Setrakian esperaba que sus rostros denotaran algo de escepticismo.
—Siempre han estado entre nosotros —prosiguió—. Anidando y alimentándose en secreto y en la oscuridad, porque así es su naturaleza. Originalmente son siete, y son conocidos como los Ancianos, los Maestros. No hay uno por cada continente, ni son seres solitarios por naturaleza. Al contrario, establecen clanes. Hasta hace muy poco, es decir, teniendo en cuenta su longevidad indefinida, se habían propagado a lo largo y ancho de la masa continental más grande de todas, lo que actualmente conocemos como Europa y Asia, la Federación Rusa, la península Arábiga, y el continente africano. Es decir, por el Viejo Mundo. Sin embargo, hubo un cisma, un conflicto entre ellos. Desconozco la naturaleza de su desacuerdo. Baste con decir que dicha ruptura antecedió en varios siglos al descubrimiento del Nuevo Mundo. Posteriormente, la fundación de las colonias americanas les abrieron las puertas a una tierra nueva y fértil. Tres de ellos permanecieron en el Viejo Mundo, y otros tres se dirigieron al Nuevo. Las dos partes respetaron los dominios de la otra, concertando y manteniendo una tregua.

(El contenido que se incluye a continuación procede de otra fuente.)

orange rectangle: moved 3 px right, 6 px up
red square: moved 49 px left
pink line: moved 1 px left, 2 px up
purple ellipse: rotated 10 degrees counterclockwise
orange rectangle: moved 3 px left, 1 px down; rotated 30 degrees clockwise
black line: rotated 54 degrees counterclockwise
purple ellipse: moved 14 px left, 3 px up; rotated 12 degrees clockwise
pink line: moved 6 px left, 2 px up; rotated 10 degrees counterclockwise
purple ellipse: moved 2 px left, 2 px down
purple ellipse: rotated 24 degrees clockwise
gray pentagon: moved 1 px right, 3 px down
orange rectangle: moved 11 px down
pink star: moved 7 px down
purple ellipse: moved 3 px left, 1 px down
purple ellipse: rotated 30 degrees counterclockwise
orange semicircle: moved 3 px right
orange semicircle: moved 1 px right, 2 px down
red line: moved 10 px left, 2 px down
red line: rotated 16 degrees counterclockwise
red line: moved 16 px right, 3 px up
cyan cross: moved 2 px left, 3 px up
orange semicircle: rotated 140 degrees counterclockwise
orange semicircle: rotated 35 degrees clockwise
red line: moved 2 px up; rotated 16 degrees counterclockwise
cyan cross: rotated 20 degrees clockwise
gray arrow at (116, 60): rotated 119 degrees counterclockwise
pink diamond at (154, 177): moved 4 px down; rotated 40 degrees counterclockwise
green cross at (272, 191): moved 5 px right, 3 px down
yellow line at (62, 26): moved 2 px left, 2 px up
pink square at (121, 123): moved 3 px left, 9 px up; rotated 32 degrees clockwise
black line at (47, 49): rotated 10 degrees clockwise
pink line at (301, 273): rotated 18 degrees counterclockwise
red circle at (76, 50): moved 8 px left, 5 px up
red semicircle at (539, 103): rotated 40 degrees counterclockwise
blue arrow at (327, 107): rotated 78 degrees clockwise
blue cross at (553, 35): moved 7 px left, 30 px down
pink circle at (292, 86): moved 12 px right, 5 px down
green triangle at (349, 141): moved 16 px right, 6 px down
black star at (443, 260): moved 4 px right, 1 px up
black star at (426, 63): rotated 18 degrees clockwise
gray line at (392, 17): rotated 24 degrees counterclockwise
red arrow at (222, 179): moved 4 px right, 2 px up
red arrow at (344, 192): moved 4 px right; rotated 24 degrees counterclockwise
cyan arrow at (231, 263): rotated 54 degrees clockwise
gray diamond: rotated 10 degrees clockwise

»El problema fue el séptimo Anciano. Es un pícaro que traicionó a ambas facciones. Aunque no puedo demostrarlo en este momento, la naturaleza abrupta de este acto me hace creer que él está detrás de esto.
—¿De esto? —dijo Nora.
—De esta incursión al Nuevo Mundo. De haber violado la tregua solemne y de perturbar el equilibrio de la existencia de su estirpe. Lo que básicamente supone un acto de guerra.
—Una guerra de vampiros —dijo Eph.
Setrakian sonrió para sus adentros.
—Usted lo simplifica porque no puede creerlo; fue educado para dudar y desacreditar, para reducirlo todo a un pequeño conjunto de conceptos conocidos y poder digerirlos fácilmente. A fin de cuentas, usted es un médico, un científico, y estamos en América, donde todo es conocido y entendido, donde Dios es un déspota benévolo y el futuro siempre debe ser brillante. —Aplaudió con sus manos contrahechas y se llevó las yemas de los dedos a los labios en actitud pensativa—. El espíritu está aquí, y es hermoso. Lo digo en serio, y no en señal de burla. Es maravilloso creer sólo en aquello que
queremos
creer y descartar el resto. Respeto su escepticismo, doctor Goodweather. Y le digo esto con la esperanza de que, a su vez, usted respete mi experiencia en este campo, y permita que mis observaciones lleguen a su mente tan científica y civilizada.